** Instructions for the task **
Find the word "Zeiten" below. Copy each line that has it.

** Records for this task **
════════════════════
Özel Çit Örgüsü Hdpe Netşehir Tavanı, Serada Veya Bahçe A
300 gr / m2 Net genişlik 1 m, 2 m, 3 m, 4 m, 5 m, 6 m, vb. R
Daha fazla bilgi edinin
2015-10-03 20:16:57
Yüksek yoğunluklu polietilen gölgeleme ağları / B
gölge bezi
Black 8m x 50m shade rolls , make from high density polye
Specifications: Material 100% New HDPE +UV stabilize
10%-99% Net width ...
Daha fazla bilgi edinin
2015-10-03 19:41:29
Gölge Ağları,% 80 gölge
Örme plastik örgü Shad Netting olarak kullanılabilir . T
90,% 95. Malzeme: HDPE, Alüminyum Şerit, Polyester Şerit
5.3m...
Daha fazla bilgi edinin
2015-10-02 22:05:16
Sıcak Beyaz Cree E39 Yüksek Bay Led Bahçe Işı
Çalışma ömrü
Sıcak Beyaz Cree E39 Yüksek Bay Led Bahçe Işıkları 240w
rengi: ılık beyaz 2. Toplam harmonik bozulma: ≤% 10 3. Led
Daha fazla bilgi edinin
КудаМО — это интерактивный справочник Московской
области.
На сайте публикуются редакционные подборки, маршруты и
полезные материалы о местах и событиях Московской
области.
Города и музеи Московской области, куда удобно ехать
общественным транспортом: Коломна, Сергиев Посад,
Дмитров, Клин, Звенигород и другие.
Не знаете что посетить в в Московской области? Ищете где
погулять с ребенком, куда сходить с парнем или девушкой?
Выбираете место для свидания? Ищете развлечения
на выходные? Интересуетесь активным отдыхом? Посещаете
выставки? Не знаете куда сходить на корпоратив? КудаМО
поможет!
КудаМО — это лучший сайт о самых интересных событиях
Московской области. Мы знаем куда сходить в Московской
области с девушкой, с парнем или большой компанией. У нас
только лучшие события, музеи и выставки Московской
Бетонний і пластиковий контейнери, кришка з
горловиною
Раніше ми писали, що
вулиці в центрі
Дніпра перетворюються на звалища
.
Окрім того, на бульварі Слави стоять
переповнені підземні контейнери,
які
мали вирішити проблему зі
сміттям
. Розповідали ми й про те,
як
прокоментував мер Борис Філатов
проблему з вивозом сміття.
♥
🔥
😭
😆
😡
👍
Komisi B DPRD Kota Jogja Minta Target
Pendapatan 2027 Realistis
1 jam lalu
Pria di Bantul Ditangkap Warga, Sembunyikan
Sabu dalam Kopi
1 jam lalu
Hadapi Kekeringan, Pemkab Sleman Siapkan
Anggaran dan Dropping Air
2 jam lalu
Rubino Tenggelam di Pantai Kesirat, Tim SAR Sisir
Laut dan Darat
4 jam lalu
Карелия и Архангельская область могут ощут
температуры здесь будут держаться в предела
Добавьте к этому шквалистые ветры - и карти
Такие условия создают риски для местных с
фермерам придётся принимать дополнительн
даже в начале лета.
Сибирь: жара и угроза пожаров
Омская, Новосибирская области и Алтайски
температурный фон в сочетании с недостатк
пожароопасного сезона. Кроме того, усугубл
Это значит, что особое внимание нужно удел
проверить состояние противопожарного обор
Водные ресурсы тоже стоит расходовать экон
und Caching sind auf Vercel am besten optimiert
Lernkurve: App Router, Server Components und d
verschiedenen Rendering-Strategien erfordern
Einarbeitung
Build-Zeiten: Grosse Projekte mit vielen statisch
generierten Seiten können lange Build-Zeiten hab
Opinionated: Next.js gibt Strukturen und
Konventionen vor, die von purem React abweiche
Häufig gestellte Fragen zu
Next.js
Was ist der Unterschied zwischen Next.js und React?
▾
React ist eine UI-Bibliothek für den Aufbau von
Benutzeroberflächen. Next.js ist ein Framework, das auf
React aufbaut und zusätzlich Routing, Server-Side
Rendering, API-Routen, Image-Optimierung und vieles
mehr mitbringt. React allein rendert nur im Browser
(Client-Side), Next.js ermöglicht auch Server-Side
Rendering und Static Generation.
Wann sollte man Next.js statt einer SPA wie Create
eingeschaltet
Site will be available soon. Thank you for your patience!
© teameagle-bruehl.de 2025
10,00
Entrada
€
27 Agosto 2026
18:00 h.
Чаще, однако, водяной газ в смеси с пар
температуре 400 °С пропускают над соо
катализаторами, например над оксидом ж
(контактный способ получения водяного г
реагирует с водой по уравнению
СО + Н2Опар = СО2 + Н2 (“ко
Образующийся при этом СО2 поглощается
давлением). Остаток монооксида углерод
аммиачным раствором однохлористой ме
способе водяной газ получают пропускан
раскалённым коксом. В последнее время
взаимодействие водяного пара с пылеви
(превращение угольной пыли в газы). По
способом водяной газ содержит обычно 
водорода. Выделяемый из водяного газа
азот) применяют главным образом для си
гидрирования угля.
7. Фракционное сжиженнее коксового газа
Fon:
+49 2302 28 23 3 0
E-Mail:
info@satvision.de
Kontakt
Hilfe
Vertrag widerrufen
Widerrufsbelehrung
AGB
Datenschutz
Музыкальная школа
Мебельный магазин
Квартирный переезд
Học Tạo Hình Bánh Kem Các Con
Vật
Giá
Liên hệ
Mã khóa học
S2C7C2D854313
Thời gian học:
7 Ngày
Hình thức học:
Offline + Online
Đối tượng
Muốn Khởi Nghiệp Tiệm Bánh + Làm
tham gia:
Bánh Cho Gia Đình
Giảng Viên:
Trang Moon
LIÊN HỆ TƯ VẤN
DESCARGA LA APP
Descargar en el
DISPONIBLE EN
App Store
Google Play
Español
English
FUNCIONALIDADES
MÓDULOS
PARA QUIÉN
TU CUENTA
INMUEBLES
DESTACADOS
════════════════════
** Response to this exercise **
Build-Zeiten: Grosse Projekte mit vielen statisch
generierten Seiten können lange Build-Zeiten hab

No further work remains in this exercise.